Let's see how this works in practice by creating and using a slang steering concept. As outlined in the configuration setup for steering, we first provide two .txt files containing positive and negative examples that define this concept. In this case, the negative examples might be very formal phrases, while the positive examples would be their paraphrased slang counterparts. Once this steering concept is created, we can apply it to any future chat or complete requests, specifying when we want our response to be influenced by it. An important detail to remember is that when submitting a chat or completion request, we must reference the newly created steering concept by prefixing its name with _worker/. For example, if our concept is named slang, we should refer to it as _worker/slang.

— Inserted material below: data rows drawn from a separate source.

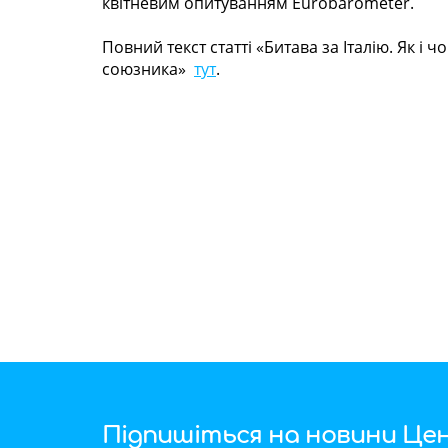
квітневим опитуванням Eurobarometer.
Повний текст статті «Битава за Італію. Як і
союзника»
тут
.
Підпишіться на новини Цен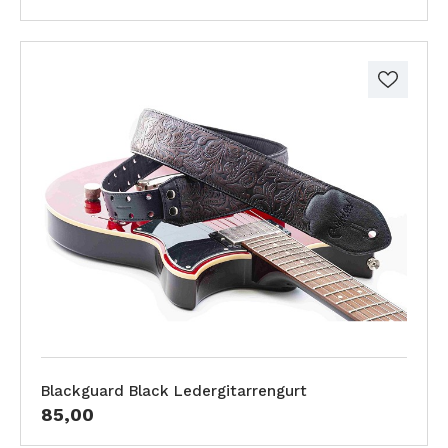
Blackguard Black Ledergitarrengurt
85,00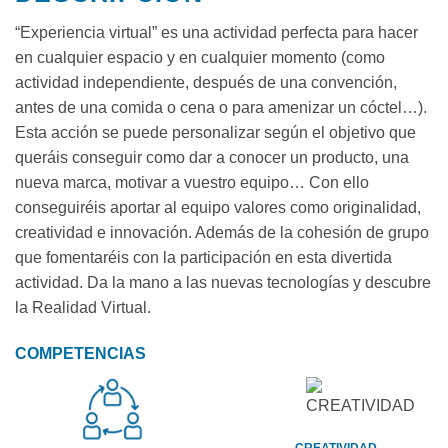
“Experiencia virtual” es una actividad perfecta para hacer
en cualquier espacio y en cualquier momento (como
actividad independiente, después de una convención,
antes de una comida o cena o para amenizar un cóctel…).
Esta acción se puede personalizar según el objetivo que
queráis conseguir como dar a conocer un producto, una
nueva marca, motivar a vuestro equipo… Con ello
conseguiréis aportar al equipo valores como originalidad,
creatividad e innovación. Además de la cohesión de grupo
que fomentaréis con la participación en esta divertida
actividad. Da la mano a las nuevas tecnologías y descubre
la Realidad Virtual.
COMPETENCIAS
CREATIVIDAD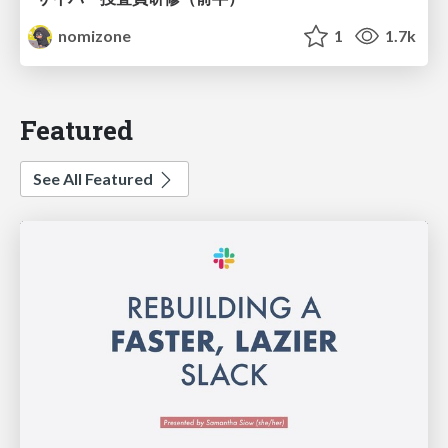
nomizone
1
1.7k
Featured
See All Featured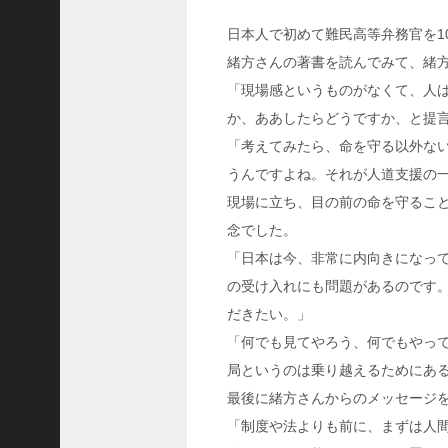
ャ
ー
日本人で初めて難民高等弁務官を1
ナ
緒方さんの著書を読んでみて、緒
リ
「現場感というものがなくて、人
ス
か、ああしたらどうですか、と提
ト
「考えてみたら、命を守る以外な
＞
うんですよね。それが人道支援の
＜
現場に立ち、目の前の命を守るこ
対
念でした。
談
「日本は今、非常に内向きになっ
＞
の受け入れにも問題があるのです
上
だきたい。」
島
達
「何でも見てやろう、何でもやっ
司
局というのは乗り越えるためにあ
＜
最後に緒方さんからのメッセージ
U
「制度や法よりも前に、まずは人
C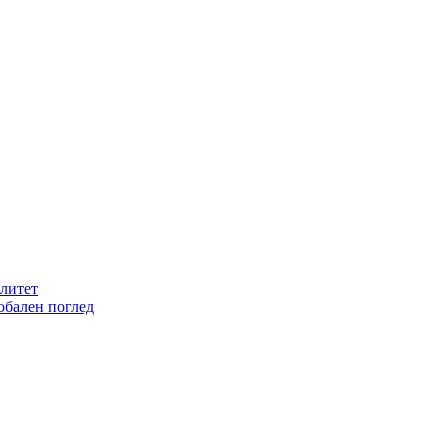
литет
обален поглед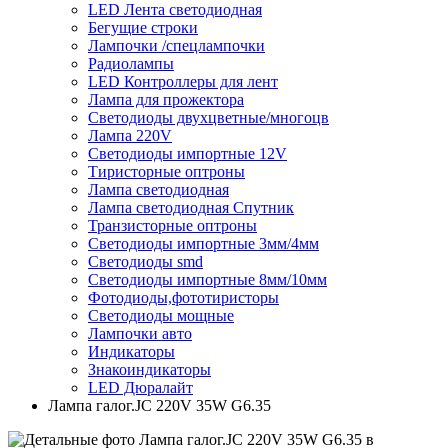
LED Лента светодиодная
Бегущие строки
Лампочки /спецлампочки
Радиолампы
LED Контроллеры для лент
Лампа для прожектора
Светодиоды двухцветные/многоцв
Лампа 220V
Светодиоды импортные 12V
Тиристорные оптроны
Лампа светодиодная
Лампа светодиодная Спутник
Транзисторные оптроны
Светодиоды импортные 3мм/4мм
Светодиоды smd
Светодиоды импортные 8мм/10мм
Фотодиоды,фототиристоры
Светодиоды мощные
Лампочки авто
Индикаторы
Знакоиндикаторы
LED Дюралайт
Лампа галог.JC 220V 35W G6.35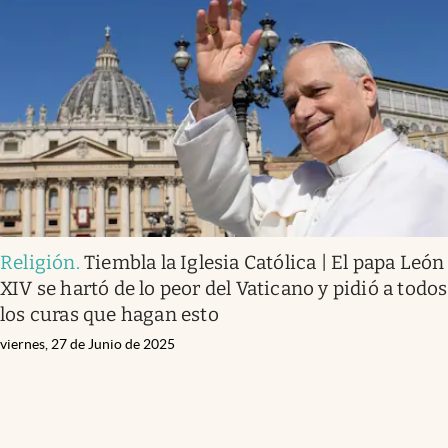
Religión
.
Tiembla la Iglesia Católica | El papa León
XIV se hartó de lo peor del Vaticano y pidió a todos
los curas que hagan esto
viernes, 27 de Junio de 2025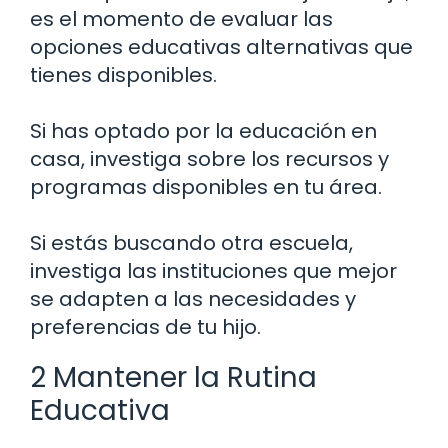
es el momento de evaluar las
opciones educativas alternativas que
tienes disponibles.
Si has optado por la educación en
casa, investiga sobre los recursos y
programas disponibles en tu área.
Si estás buscando otra escuela,
investiga las instituciones que mejor
se adapten a las necesidades y
preferencias de tu hijo.
2 Mantener la Rutina
Educativa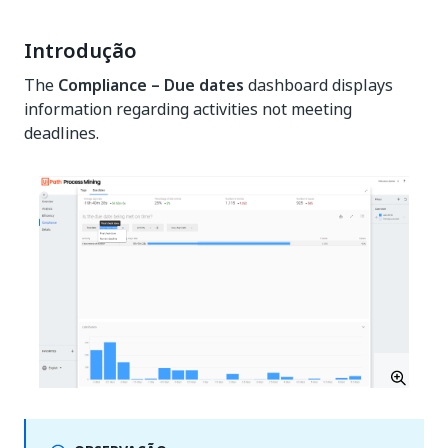
Introdução
The
Compliance – Due dates
dashboard displays
information regarding activities not meeting
deadlines.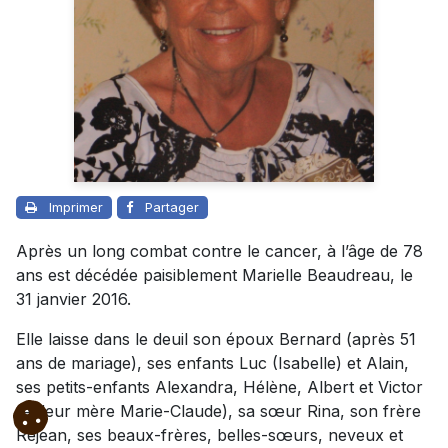
Imprimer
Partager
Après un long combat contre le cancer, à l’âge de 78
ans est décédée paisiblement Marielle Beaudreau, le
31 janvier 2016.
Elle laisse dans le deuil son époux Bernard (après 51
ans de mariage), ses enfants Luc (Isabelle) et Alain,
ses petits-enfants Alexandra, Hélène, Albert et Victor
(et leur mère Marie-Claude), sa sœur Rina, son frère
Réjean, ses beaux-frères, belles-sœurs, neveux et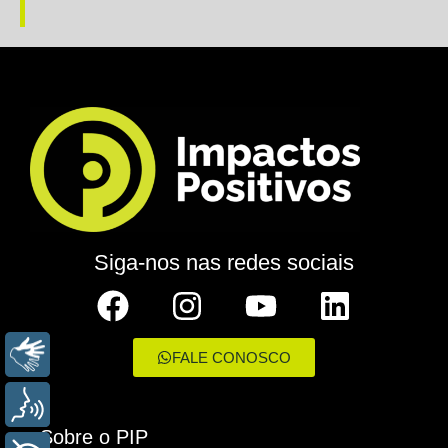
Siga-nos nas redes sociais
LIBRAS
FALE CONOSCO
VOZ
Sobre o PIP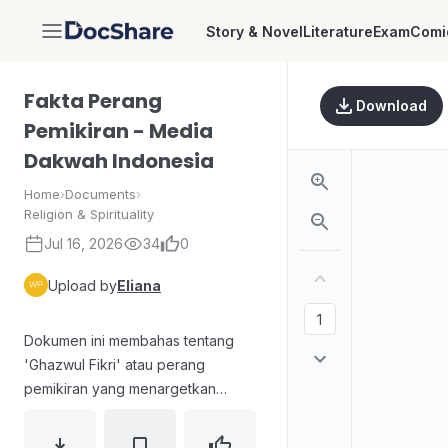
Story & Novel
Literature
Exam
Comi
DocShare
Fakta Perang
Download
Pemikiran - Media
Dakwah Indonesia
Home
›
Documents
›
Religion & Spirituality
Jul 16, 2026
34
0
Upload by
Eliana
Dokumen ini membahas tentang
'Ghazwul Fikri' atau perang
pemikiran yang menargetkan
pikiran individu, khususnya umat
Muslim. Dokumen ini menjelaskan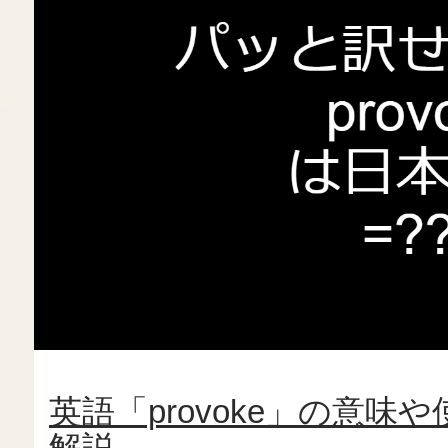
英語「provoke」の意
解説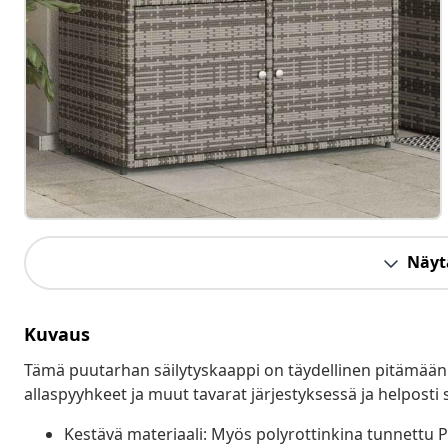
Näytä
Kuvaus
Tämä puutarhan säilytyskaappi on täydellinen pitämään 
allaspyyhkeet ja muut tavarat järjestyksessä ja helposti s
Kestävä materiaali: Myös polyrottinkina tunnettu PE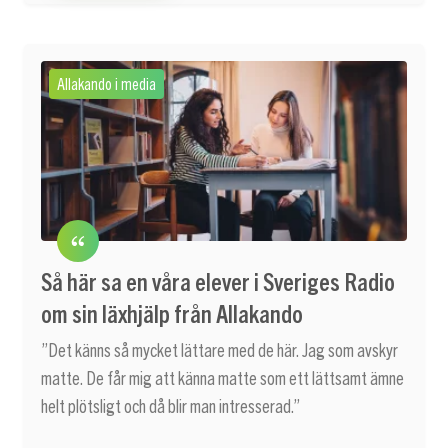
Allakando i media
Så här sa en våra elever i Sveriges Radio
om sin läxhjälp från Allakando
”Det känns så mycket lättare med de här. Jag som avskyr
matte. De får mig att känna matte som ett lättsamt ämne
helt plötsligt och då blir man intresserad.”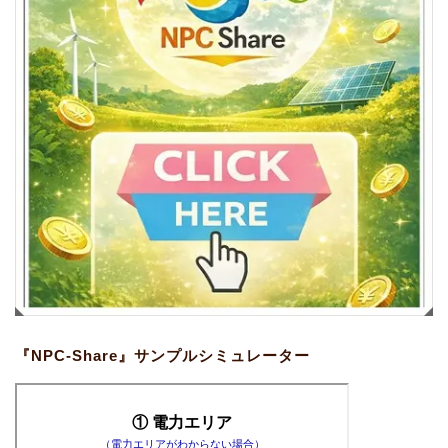
『NPC-Share』サンプルシミュレーター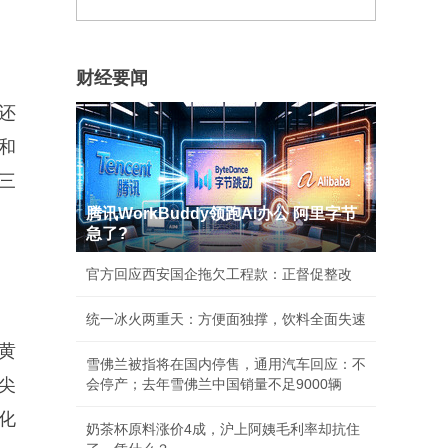
财经要闻
还
和
三
腾讯WorkBuddy领跑AI办公 阿里字节
急了?
官方回应西安国企拖欠工程款：正督促整改
统一冰火两重天：方便面独撑，饮料全面失速
黄
雪佛兰被指将在国内停售，通用汽车回应：不
尖
会停产；去年雪佛兰中国销量不足9000辆
化
奶茶杯原料涨价4成，沪上阿姨毛利率却抗住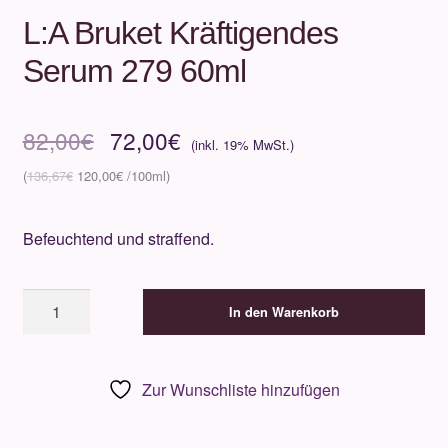
L:A Bruket Kräftigendes
Serum 279 60ml
Ursprünglicher
Aktueller
82,00
€
72,00
€
Preis
Preis
136,67
€
120,00
€
war:
ist:
Befeuchtend und straffend.
82,00€
72,00€.
L:A
In den Warenkorb
Bruket
Kräftigendes
Serum
Zur Wunschliste hinzufügen
279
60ml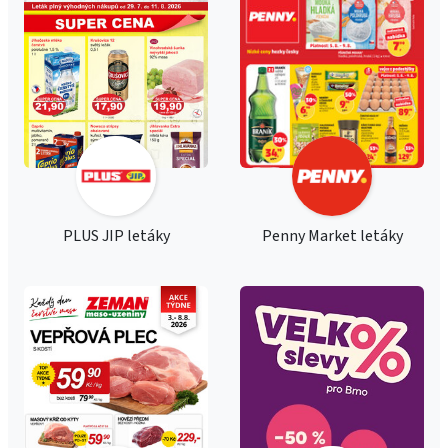
PLUS JIP letáky
Penny Market letáky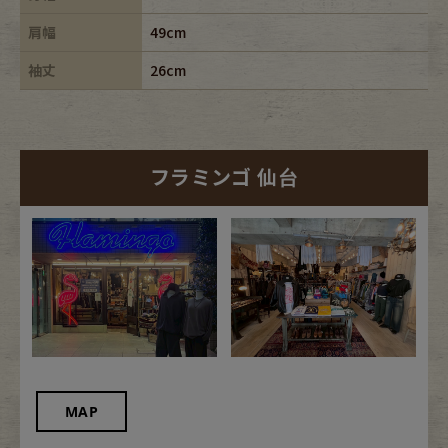
肩幅
49cm
袖丈
26cm
フラミンゴ 仙台
MAP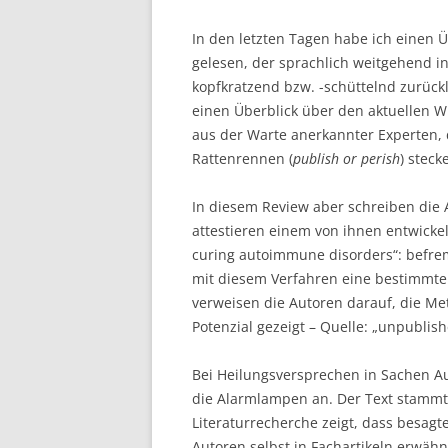
In den letzten Tagen habe ich einen Üb
gelesen, der sprachlich weitgehend 
kopfkratzend bzw. -schüttelnd zurück
einen Überblick über den aktuellen 
aus der Warte anerkannter Experten, 
Rattenrennen (
publish or perish
) steck
In diesem Review aber schreiben die A
attestieren einem von ihnen entwicke
curing autoimmune disorders“: befre
mit diesem Verfahren eine bestimmt
verweisen die Autoren darauf, die Me
Potenzial gezeigt – Quelle: „unpublish
Bei Heilungsversprechen in Sachen 
die Alarmlampen an. Der Text stammt 
Literaturrecherche zeigt, dass besagt
Autoren selbst in Fachartikeln erwähn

The following code snippets illustrate this in practice.

If there is any doubt about how complete and chat requests work, please consult the associated links.

Completion Requests

import os
from aleph_alpha_client import Client, CompletionRequest, Prompt

client = Client(
token=os.environ["AA_TOKEN"],
host = f"https://{os.environ['YOUR_CONFIGURED_DOMAIN']}"
)

prompt = "What is some good music I can listen to?"

# Not steered

non_steered_completion_request = CompletionRequest(
prompt=Prompt.from_text(prompt),
maximum_tokens=40,
)
non_steered_completion_response = client.complete(non_steered_completion_request, model="llama-3.1-8b-instruct")
print("------------ Non steered completion response ------------")
print(f"{non_steered_completion_response.completions[0].completion}\n\n")

# Steered

steered_completion_request = CompletionRequest(
prompt=Prompt.from_text(prompt),
maximum_tokens=40,
steering_concepts=["_worker/slang"],
)
steered_completion_response = client.complete(steered_completion_request, model="llama-3.1-8b-instruct")
print("-------------- Steered completion response --------------")
print(f"{steered_completion_response.completions[0].completion}\n\n")

Chat Requests

import os
from aleph_alpha_client import Client
from aleph_alpha_client.chat import (
ChatRequest,
Message,
Role
)

client = Client(
token=os.environ["AA_TOKEN"],
host = f"https://{os.environ['YOUR_CONFIGURED_DOMAIN']}"
)

prompt = "Write an email to a friend inviting him to a barbecue and telling him to bring his dog."


# Not steered

non_steered_chat_request = ChatRequest(
messages=[Message(role=Role.User, content=prompt)],
model="llama-3.1-8b-instruct",
maximum_tokens = 150,
)
non_steered_chat_response = client.chat(non_steered_chat_request, model="llama-3.1-8b-instruct")
print("------------ Non steered chat response ------------")
print(f"{non_steered_chat_response.message.content}\n\n")

# Steered

steered_chat_request = ChatRequest(
messages=[Message(role=Role.User, content=prompt)],
model="llama-3.1-8b-instruct",
maximum_tokens = 150,
steering_concepts=["_worker/slang"],
)
steered_chat_response = client.chat(steered_chat_request, model="llama-3.1-8b-instruct")
print("-------------- Steered chat response --------------")
print(f"{steered_chat_response.message.content}\n\n")

To illustrate the impact of steering, here is an example of how using a slang steering concept can influence responses:

Terminal Output

------------ Non steered chat response ------------
Here is an email to a friend inviting him to a barbecue and asking him to bring his dog:

Subject: Join us for a BBQ this weekend!

Hey [Friend's Name],

Hope you're doing well! I was thinking of firing up the grill this weekend and I'd love for you to come over for a barbecue. The weather is supposed to be great, so it'll be a perfect opportunity to get some sun and enjoy some good food and company.

I'd also love for you to bring your furry friend along! We'd love to have [Dog's Name] join us for the afternoon. We'll make sure to have plenty of treats and belly rubs on hand.

Let me know if you can make it and what time works best for you. I'm planning on starting to cook around 2 pm, but feel free to come over whenever you'd like.

Looking forward to seeing you and [Dog's Name] on Saturday!

Best,
[Your Name]


-------------- Steered chat response --------------
Here's a quick email:

Hey bro!

You free this weekend? I'm throwin' a BBQ at my place and I'm gonna fire up the grill. You gotta come thru! Bring your pup too, I wanna meet 'em! We'll chill, eat some good food, and get this party started!

Hit me back and let me know you're comin'!